» Try it: Wherever the word "LIMITATION" shows up in the data, report the line it sits in.

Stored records

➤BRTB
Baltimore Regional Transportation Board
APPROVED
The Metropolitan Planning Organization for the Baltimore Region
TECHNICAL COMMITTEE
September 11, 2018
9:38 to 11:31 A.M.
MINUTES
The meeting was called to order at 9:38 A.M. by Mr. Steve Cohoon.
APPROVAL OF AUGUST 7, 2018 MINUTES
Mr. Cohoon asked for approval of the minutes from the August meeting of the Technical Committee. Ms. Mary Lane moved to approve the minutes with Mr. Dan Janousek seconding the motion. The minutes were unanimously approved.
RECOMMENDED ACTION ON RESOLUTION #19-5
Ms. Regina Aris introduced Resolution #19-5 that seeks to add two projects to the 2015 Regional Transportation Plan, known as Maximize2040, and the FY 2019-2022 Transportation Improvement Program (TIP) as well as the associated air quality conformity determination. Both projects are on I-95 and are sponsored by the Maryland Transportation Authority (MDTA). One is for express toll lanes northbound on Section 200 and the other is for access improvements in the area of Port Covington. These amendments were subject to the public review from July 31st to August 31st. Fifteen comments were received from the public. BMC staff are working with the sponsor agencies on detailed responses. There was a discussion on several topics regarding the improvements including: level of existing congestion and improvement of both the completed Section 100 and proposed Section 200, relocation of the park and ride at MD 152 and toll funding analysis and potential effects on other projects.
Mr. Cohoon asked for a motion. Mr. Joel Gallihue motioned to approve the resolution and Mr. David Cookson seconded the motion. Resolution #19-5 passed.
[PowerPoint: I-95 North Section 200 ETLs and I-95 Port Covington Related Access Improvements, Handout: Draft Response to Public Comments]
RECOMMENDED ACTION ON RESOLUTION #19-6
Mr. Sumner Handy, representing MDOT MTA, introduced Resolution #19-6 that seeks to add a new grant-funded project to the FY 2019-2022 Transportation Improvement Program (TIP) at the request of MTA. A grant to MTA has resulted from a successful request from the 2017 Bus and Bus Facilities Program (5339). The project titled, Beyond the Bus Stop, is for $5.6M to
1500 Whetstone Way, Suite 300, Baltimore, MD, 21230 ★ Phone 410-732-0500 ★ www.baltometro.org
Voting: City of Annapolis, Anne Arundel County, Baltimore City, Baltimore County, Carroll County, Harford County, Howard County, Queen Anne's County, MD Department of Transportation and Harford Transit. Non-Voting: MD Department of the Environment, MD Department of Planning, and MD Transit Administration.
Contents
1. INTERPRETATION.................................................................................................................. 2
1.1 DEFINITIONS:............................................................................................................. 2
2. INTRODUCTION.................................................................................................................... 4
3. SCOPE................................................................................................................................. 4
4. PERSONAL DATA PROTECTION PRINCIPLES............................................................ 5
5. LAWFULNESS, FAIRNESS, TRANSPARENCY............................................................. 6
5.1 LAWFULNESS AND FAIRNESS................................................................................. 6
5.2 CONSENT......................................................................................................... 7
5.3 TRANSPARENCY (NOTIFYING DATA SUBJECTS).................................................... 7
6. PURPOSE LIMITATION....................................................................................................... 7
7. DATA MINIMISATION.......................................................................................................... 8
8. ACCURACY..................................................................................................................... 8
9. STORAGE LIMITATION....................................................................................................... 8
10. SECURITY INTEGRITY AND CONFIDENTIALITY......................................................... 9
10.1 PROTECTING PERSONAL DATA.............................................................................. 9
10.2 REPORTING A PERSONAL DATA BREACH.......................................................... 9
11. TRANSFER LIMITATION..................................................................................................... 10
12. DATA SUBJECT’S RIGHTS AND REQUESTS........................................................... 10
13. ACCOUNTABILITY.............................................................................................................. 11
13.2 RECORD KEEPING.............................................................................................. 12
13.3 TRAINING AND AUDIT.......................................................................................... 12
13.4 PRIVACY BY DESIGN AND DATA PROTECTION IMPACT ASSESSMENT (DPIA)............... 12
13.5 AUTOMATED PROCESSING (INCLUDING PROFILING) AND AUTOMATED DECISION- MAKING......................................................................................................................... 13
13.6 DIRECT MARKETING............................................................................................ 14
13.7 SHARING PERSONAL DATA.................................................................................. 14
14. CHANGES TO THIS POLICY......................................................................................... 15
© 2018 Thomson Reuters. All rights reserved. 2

» Response to the exercise:
6. PURPOSE LIMITATION....................................................................................................... 7
9. STORAGE LIMITATION....................................................................................................... 8
11. TRANSFER LIMITATION..................................................................................................... 10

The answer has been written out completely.